Search code examples
c#jsonlinqjson.netgoogle-speech-api

Parsing multiple objects using Jobject in Newtonsoft.Json.Linq


I am trying to parse the result from the google speech to text API. The json response is :

{"result":[]}
{"result":[
          {"alternative":[
                         {"transcript":"hello Google how are you     feeling","confidence":0.96274596},
                         {"transcript":"hello Google how are you today","confidence":0.97388196},
                         {"transcript":"hello Google how are you picking","confidence":0.97388196},
                         {"transcript":"hello Google how are you kidding","confidence":0.97388196}
                         ]
         ,"final":true}]
,"result_index":0
}

Now i am trying to parse it through JObject. The problem is occurring in parsing the Result object which is appearing twice so, how do i parse the second Result object. Here is my code which i am trying is :

              StreamReader SR_Response = new StreamReader(HWR_Response.GetResponseStream());
              Console.WriteLine(SR_Response.ReadToEnd()+SR_Response.ToString());
              String json_response = SR_Response.ReadToEnd() + SR_Response.ToString();
              JObject joo = JObject.Parse(json_response);
              JArray ja = (JArray)joo["result"];

                        foreach (JObject o in ja)
                        {
                            JArray ja2 = (JArray)o["alternative"];
                            foreach (JObject h in ja2)
                            {
                                Console.WriteLine(h["transcript"]);
                            }
                        }

Next solution i tried using deserialize object code is:

                string responseFromServer = (SR_Response.ReadToEnd());
                String[] jsons = responseFromServer.Split('\n');
                String text = "";
                foreach (String j in jsons)
                {
                    dynamic jsonObject = JsonConvert.DeserializeObject(j);
                    if (jsonObject == null || jsonObject.result.Count <= 0)
                    {
                        continue;
                    }
                    Console.WriteLine((string)jsonObject["result"]["alternative"][0]["transcript"]);
                    text = jsonObject.result[0].alternative[0].transcript;
                }
                Console.WriteLine("MESSAGE : "+text); 

Solution

  • What you have is a series of JSON root objects concatenated together into a single stream.
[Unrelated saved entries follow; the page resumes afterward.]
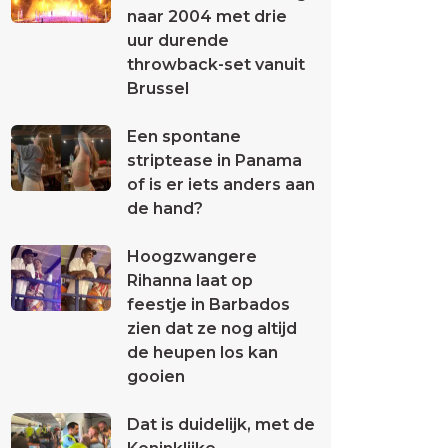
naar 2004 met drie
uur durende
throwback-set vanuit
Brussel
Een spontane
striptease in Panama
of is er iets anders aan
de hand?
Hoogzwangere
Rihanna laat op
feestje in Barbados
zien dat ze nog altijd
de heupen los kan
gooien
Dat is duidelijk, met de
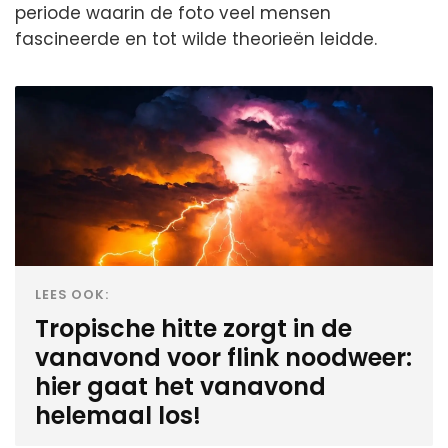
periode waarin de foto veel mensen
fascineerde en tot wilde theorieën leidde.
LEES OOK:
Tropische hitte zorgt in de
vanavond voor flink noodweer:
hier gaat het vanavond
helemaal los!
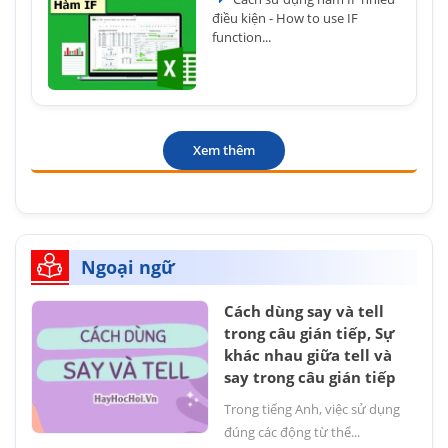
điều kiện - How to use IF
function...
Xem thêm
Ngoại ngữ
Cách dùng say và tell
trong câu gián tiếp, Sự
khác nhau giữa tell và
say trong câu gián tiếp
Trong tiếng Anh, việc sử dụng
đúng các động từ thể...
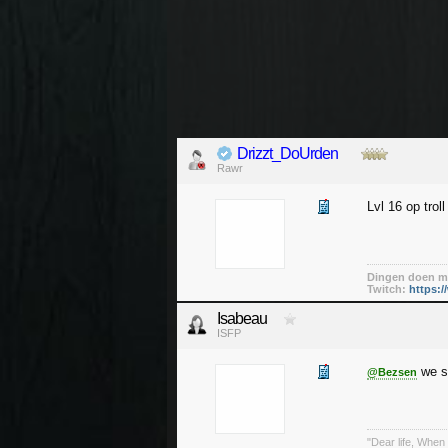
Drizzt_DoUrden
Rawr
Lvl 16 op trol
Dingen doen me
Twitch:
https:/
Isabeau
ISFP
we sp
@Bezsen
"Dear life, When 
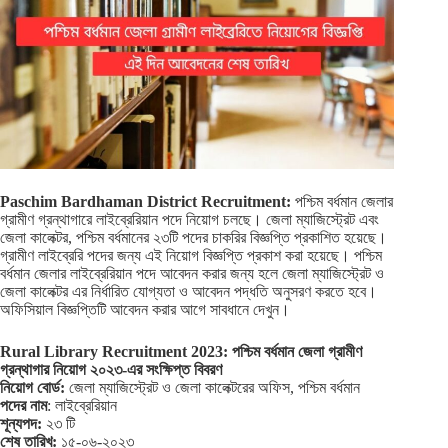
Paschim Bardhaman District Recruitment:
পশ্চিম বর্ধমান জেলার
গ্রামীণ গ্রন্থাগারে লাইব্রেরিয়ান পদে নিয়োগ চলছে। জেলা ম্যাজিস্ট্রেট এবং
জেলা কালেক্টর, পশ্চিম বর্ধমানের ২৩টি পদের চাকরির বিজ্ঞপ্তি প্রকাশিত হয়েছে।
গ্রামীণ লাইব্রেরি পদের জন্য এই নিয়োগ বিজ্ঞপ্তি প্রকাশ করা হয়েছে। পশ্চিম
বর্ধমান জেলার লাইব্রেরিয়ান পদে আবেদন করার জন্য হলে জেলা ম্যাজিস্ট্রেট ও
জেলা কালেক্টর এর নির্ধারিত যোগ্যতা ও আবেদন পদ্ধতি অনুসরণ করতে হবে।
অফিসিয়াল বিজ্ঞপ্তিটি আবেদন করার আগে সাবধানে দেখুন।
Rural Library Recruitment 2023: পশ্চিম বর্ধমান জেলা গ্রামীণ
গ্রন্থাগার নিয়োগ ২০২৩-এর সংক্ষিপ্ত বিবরণ
নিয়োগ বোর্ড:
জেলা ম্যাজিস্ট্রেট ও জেলা কালেক্টরের অফিস, পশ্চিম বর্ধমান
পদের নাম
: লাইব্রেরিয়ান
শূন্যপদ:
২৩ টি
শেষ তারিখ:
১৫-০৬-২০২৩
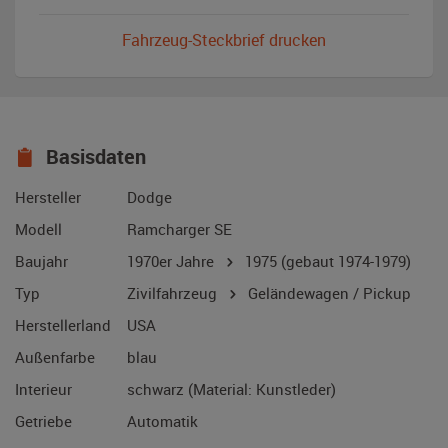
Fahrzeug-Steckbrief drucken
Basisdaten
Hersteller
Dodge
Modell
Ramcharger SE
Baujahr
1970er Jahre
1975
(gebaut 1974-1979)
Typ
Zivilfahrzeug
Geländewagen / Pickup
Herstellerland
USA
Außenfarbe
blau
Interieur
schwarz (Material: Kunstleder)
Getriebe
Automatik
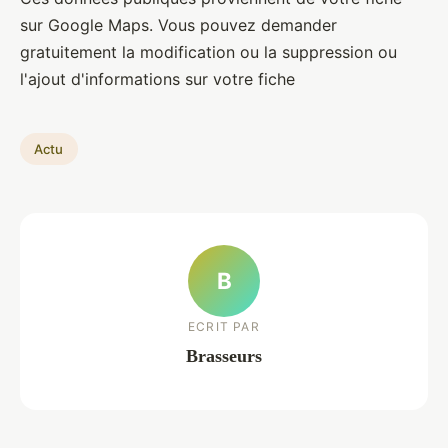
sur Google Maps. Vous pouvez demander
gratuitement la modification ou la suppression ou
l'ajout d'informations sur votre fiche
Actu
B
ECRIT PAR
Brasseurs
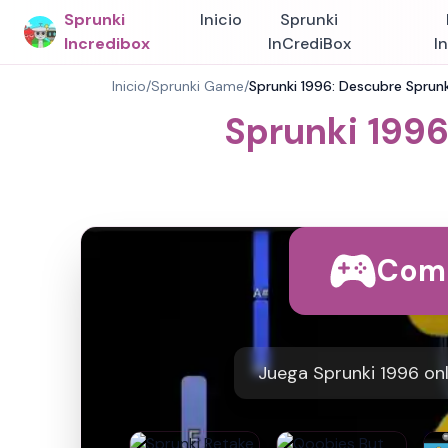
Sprunki
Inicio
Sprunki
Incredibox
InCrediBox
I
Inicio
/
Sprunki Game
/
Sprunki 1996: Descubre Sprunk
Sprunki 1996
Come
Juega Sprunki 1996 onl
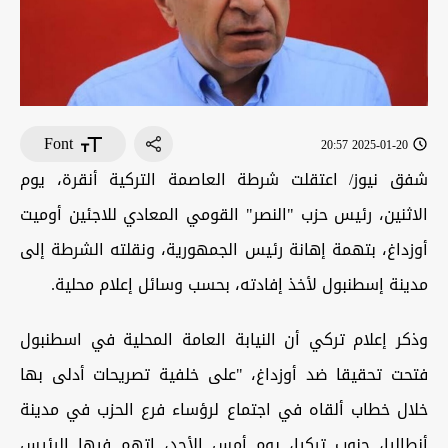
Font
2025-01-20 20:57
شفق نيوز/ اعتقلت شرطة العاصمة التركية أنقرة، يوم
الاثنين، رئيس حزب "النصر" القومي المعادي للاجئين أوميت
أوزداغ، بتهمة إهانة رئيس الجمهورية، ونقلته الشرطة إلى
مدينة إسطنبول لأخذ إفادته، بحسب وسائل إعلام محلية.
وذكر إعلام تركي أن النيابة العامة المحلية في اسطنبول
فتحت تحقيقا ضد أوزداغ، "على خلفية تصريحات أدلى بها
خلال خطاب ألقاه في اجتماع لرؤساء فرع الحزب في مدينة
أنطاليا، جنوب تركيا، يوم أمس الأحد، اتهم فيها الرئيس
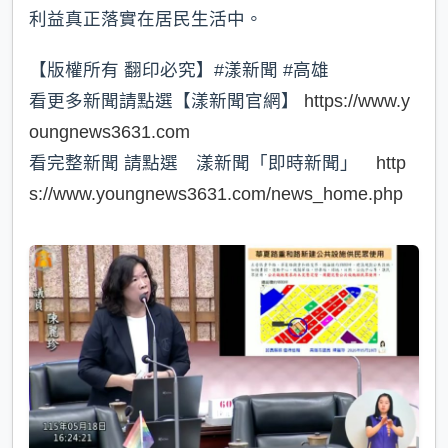
利益真正落實在居民生活中。
【版權所有 翻印必究】#漾新聞 #高雄
看更多新聞請點選【漾新聞官網】
https://www.y
oungnews3631.com
看完整新聞 請點選 漾新聞「即時新聞」
http
s://www.youngnews3631.com/news_home.php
As explained in Read Multiple Fragments With JsonReader such a stream can be deserialized by setting JsonReader.SupportMultipleContent = true. Thus, to deserialize your stream, you should first introduce the following extension methods:

    public static class JsonExtensions
    {
        public static IEnumerable<T> DeserializeObjects<T>(Stream stream, JsonSerializerSettings settings = null)
        {
            var reader = new StreamReader(stream); // Caller should dispose
            return DeserializeObjects<T>(reader, settings);
        }
    
        public static IEnumerable<T> DeserializeObjects<T>(TextReader textReader, JsonSerializerSettings settings = null)
        {
            var ser = JsonSerializer.CreateDefault(settings);
            var reader = new JsonTextReader(textReader); // Caller should dispose
    
            reader.SupportMultipleContent = true;
    
            while (reader.Read())
            {
                if (reader.TokenType == JsonToken.None || reader.TokenType == JsonToken.Undefined || reader.TokenType == JsonToken.Comment)
                    continue;
                yield return ser.Deserialize<T>(reader);
            }
        }
    }
    

    Next, using a code-generation utility such as http://json2csharp.com/, generate c# classes for a single JSON root object, like so:

    public class Alternative
    {
        public string transcript { get; set; }
        public double confidence { get; set; }
    }
    
    public class Result
    {
        public List<Alternative> alternative { get; set; }
        public bool final { get; set; }
    }
    
    public class RootObject
    {
        public List<Result> result { get; set; }
        public int result_index { get; set; }
    }
    

    And deserialize as follows:

    List<RootObject> results;
    using (var stream = HWR_Response.GetResonseStream())
    {
        results = JsonExtensions.DeserializeObjects<RootObject>(stream).ToList();
    }
    

    Having done this you can use standard c# programming techniques such as Linq to enumerate the transcript values, such as:

    var transcripts = results
        .SelectMany(r => r.result)
        .SelectMany(r => r.alternative)
        .Select(a => a.transcript)
        .ToList();
    

    If you don't want define a fixed data model for your JSON collection, you can deserialize directly to a list of JObject like so:

    List<JObject> objs;
    using (var stream = HWR_Response.GetResonseStream())
    {
        objs = JsonExtensions.DeserializeObjects<JObject>(stream).ToList();
    }
    

    Then you can use SelectTokens() to select the values of all the "transcript" properties nested inside each object:

    var transcripts = objs
        // The following uses the JSONPath recursive descent operator ".." to pick out all properties named "transcript".
        .SelectMany(o => o.SelectTokens("..transcript")) 
        .Select(t => t.ToString())
        .ToList();
    

    Updated sample fiddle showing both options.